Page text:
Bruce Iglauer, the founder of roots-music label Alligator Records, never tires of Henry Roeland Byrd, aka Professor Longhair. Likewise, 33 years after the New Orleans piano master’s death on Jan. 30, 1980, Longhair is the musician his city never forgets — especially during Carnival time.
Iglauer doesn’t like to play favorites with the nearly 300 albums in his Alligator catalog, but the 1980 Longhair release “Crawfish Fiesta” has a special resonance for him.
“It’s one that I come back to over and over again,” he said from the label’s office on Chicago’s North Side.
Alligator recently re-released “Crawfish Fiesta,” Longhair’s final studio album, in 180-gram vinyl format. Iglauer added a previously unreleased rehearsal performance of “River’s Invitation” as a bonus track.
Longhair sings: “Well, I spoke to the river, and the river spoke back to me. The river say, ‘Good evening little lovin’ Doctor Professor Longhair. Boy, but you look so full of misery! Well, if you can’t find no happiness up there, you can come on down here and make your home with me.”
Iglauer co-produced “Crawfish Fiesta” at Sea-Saint Studios in New Orleans on a mid-November weekend in 1979.
“We gave Fess more artistic control than he’d had over anything he’d done before,” he said. “Fess never made a bad record, but he had a special commitment to this one.”
Longhair’s supporting players were mostly members of his young band, the Blues Scholars.
“They were all huge fans of Fess,” Iglauer said. “So there was no sense of anybody being there for themselves. Everyone was there for the project.”
Mac Rebennack, aka Dr. John, the New Orleans singer-pianist who became a national star in 1973 with “Right Place, Wrong Time,” wasn’t in the Blues Scholars, but Tad Jones, a Longhair-loving local music historian, invited him to the sessions.
In 1959, Rebennack, then still in his teens, produced and played guitar for the definitive version of Longhair’s Carnival anthem, “Go to the Mardi Gras.” Of course, Longhair manned the piano for the “Crawfish Fiesta” sessions, so Rebennack, who’d switched from guitar to keyboard in the ’60s, returned to his first love. He worked mostly as a member of the rhythm section.
“Mac felt like it was his job to make sure things were locked up right,” the producer said.
Most of the songs on the finished album, including “Big Chief” and “Bald Head,” were part of Longhair and the Blues Scholars’ stage repertoire.

Items:
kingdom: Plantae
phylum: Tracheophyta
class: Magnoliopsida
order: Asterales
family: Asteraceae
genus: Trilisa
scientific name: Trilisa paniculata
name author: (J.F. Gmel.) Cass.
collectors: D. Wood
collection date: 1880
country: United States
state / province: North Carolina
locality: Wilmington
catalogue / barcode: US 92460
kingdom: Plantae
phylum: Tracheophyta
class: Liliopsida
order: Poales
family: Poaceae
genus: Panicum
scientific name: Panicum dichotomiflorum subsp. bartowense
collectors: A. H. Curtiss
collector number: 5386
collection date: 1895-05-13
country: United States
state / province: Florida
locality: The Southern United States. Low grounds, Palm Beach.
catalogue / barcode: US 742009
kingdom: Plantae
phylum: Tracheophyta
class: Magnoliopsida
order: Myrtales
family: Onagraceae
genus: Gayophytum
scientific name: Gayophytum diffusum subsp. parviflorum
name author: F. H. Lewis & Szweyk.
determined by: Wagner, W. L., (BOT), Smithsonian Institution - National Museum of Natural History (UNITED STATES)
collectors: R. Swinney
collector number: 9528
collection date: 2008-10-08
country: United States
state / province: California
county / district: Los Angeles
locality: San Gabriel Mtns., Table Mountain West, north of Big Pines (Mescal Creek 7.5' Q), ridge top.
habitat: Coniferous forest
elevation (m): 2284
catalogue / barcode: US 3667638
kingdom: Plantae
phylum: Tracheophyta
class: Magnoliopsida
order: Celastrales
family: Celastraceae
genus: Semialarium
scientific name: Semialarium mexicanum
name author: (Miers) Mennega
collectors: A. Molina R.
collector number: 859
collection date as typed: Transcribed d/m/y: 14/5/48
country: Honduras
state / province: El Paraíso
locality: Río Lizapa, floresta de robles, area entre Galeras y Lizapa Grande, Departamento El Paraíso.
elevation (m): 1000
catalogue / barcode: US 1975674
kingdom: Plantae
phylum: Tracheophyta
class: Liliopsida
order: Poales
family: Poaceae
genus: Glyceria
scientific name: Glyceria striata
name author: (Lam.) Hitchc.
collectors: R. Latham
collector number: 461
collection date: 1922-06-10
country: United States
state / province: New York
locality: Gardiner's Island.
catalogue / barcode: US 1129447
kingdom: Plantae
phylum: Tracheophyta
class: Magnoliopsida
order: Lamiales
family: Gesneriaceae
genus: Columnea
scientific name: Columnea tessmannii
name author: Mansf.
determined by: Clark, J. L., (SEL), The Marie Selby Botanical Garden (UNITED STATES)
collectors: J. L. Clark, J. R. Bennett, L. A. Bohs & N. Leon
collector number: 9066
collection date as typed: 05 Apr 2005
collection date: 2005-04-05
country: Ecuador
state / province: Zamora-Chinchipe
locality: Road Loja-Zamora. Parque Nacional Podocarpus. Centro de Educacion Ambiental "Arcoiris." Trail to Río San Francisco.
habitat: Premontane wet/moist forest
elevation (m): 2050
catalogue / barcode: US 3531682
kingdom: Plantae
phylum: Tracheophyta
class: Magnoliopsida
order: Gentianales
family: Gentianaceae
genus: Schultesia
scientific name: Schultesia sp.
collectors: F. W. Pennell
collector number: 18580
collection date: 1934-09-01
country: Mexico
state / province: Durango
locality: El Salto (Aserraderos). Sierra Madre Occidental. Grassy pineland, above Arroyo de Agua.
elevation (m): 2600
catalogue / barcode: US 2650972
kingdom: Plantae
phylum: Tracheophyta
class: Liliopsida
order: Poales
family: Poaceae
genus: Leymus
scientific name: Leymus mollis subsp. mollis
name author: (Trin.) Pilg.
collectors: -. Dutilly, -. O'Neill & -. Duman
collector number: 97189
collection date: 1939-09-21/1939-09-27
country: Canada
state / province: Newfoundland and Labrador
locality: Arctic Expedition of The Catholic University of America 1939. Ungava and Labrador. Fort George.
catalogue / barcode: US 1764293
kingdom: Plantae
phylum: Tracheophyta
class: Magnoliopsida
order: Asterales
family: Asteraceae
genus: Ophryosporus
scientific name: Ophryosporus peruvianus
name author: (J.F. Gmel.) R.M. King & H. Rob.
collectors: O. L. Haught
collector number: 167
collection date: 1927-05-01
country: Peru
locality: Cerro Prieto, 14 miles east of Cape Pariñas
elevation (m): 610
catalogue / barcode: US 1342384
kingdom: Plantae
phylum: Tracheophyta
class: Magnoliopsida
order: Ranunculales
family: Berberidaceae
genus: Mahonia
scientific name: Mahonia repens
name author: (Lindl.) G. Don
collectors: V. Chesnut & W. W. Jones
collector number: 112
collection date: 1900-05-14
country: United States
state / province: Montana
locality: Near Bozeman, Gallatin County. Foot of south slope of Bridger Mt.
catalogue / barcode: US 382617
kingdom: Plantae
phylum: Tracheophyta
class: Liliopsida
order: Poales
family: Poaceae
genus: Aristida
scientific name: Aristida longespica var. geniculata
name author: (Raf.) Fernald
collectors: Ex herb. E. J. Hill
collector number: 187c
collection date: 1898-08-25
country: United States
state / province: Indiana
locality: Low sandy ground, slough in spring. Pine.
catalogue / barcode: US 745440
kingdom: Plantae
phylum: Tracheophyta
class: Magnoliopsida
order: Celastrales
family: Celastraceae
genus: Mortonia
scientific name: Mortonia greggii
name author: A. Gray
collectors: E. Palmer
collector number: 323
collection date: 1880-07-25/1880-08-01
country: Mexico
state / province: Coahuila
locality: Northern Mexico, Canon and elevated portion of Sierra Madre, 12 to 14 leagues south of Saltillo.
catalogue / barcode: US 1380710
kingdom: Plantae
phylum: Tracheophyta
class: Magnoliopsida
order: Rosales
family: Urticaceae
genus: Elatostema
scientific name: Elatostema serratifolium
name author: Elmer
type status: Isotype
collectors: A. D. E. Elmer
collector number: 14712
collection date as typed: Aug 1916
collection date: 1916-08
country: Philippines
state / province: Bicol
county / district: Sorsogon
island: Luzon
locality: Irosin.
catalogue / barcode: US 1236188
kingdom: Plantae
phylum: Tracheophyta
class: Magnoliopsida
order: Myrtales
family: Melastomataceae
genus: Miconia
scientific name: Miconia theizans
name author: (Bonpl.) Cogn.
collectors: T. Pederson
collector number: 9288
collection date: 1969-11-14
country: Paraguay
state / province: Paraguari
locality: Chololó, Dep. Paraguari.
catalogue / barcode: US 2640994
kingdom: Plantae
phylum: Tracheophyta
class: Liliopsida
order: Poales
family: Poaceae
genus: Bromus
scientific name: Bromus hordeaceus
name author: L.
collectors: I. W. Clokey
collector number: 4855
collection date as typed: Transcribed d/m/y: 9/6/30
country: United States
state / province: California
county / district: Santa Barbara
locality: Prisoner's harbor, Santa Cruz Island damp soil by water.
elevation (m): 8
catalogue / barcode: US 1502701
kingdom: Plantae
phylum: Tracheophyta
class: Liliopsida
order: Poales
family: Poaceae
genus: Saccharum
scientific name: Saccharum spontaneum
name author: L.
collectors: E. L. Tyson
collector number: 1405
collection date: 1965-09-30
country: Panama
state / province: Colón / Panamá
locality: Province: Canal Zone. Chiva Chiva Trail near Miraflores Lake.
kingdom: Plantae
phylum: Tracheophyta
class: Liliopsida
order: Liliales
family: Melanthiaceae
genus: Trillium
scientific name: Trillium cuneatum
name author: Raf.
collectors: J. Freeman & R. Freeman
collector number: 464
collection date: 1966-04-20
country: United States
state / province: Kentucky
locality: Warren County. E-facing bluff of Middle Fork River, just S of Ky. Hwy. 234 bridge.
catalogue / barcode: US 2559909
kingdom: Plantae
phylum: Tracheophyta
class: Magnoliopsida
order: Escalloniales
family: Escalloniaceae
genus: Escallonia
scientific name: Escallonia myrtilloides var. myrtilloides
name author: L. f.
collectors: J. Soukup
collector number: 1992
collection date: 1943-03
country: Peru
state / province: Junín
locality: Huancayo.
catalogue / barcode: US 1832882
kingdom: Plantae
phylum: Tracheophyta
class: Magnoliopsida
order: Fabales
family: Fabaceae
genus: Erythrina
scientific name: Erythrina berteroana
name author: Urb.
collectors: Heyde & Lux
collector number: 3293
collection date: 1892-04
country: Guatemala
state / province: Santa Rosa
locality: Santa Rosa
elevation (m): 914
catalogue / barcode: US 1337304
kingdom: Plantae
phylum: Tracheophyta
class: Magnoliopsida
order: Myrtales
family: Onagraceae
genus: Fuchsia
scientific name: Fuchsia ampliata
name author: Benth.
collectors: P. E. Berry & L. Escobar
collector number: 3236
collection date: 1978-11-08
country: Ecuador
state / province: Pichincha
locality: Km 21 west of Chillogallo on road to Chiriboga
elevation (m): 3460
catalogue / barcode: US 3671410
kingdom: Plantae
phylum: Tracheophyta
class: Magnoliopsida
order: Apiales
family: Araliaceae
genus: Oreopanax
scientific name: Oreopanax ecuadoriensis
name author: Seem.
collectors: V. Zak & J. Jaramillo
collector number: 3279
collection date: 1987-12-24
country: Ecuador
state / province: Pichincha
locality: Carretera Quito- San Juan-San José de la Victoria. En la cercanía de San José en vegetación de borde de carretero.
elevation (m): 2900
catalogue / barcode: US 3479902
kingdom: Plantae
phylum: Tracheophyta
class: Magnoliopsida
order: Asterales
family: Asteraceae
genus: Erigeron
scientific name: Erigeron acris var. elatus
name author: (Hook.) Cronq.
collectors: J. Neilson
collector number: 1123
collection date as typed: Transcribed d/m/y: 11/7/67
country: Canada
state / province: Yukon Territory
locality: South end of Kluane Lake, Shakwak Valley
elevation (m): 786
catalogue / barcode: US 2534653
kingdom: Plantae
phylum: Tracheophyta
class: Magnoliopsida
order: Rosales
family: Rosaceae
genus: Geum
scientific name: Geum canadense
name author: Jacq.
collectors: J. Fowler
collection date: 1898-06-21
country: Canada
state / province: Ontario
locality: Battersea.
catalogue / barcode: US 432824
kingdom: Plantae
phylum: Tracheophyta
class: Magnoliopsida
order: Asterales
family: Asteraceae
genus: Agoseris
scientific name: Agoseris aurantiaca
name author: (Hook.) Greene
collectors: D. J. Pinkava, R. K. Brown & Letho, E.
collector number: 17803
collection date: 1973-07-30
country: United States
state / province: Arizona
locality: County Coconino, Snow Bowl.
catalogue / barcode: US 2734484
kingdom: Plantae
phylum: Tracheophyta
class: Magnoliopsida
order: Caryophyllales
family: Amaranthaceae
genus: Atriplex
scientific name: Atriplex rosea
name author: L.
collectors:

Exercise requirements:
Copy the article about Professor Longhair, beginning at the words "Alligator recently re-released" and stopping after "the Blues Scholars.", and substitute "the Sea-Saint studio" for "Sea-Saint Studios". Rely only on the article about Professor Longhair, not on the entries.

Output for this task:
Alligator recently re-released “Crawfish Fiesta,” Longhair’s final studio album, in 180-gram vinyl format. Iglauer added a previously unreleased rehearsal performance of “River’s Invitation” as a bonus track.
Longhair sings: “Well, I spoke to the river, and the river spoke back to me. The river say, ‘Good evening little lovin’ Doctor Professor Longhair. Boy, but you look so full of misery! Well, if you can’t find no happiness up there, you can come on down here and make your home with me.”
Iglauer co-produced “Crawfish Fiesta” at the Sea-Saint studio in New Orleans on a mid-November weekend in 1979.
“We gave Fess more artistic control than he’d had over anything he’d done before,” he said. “Fess never made a bad record, but he had a special commitment to this one.”
Longhair’s supporting players were mostly members of his young band, the Blues Scholars.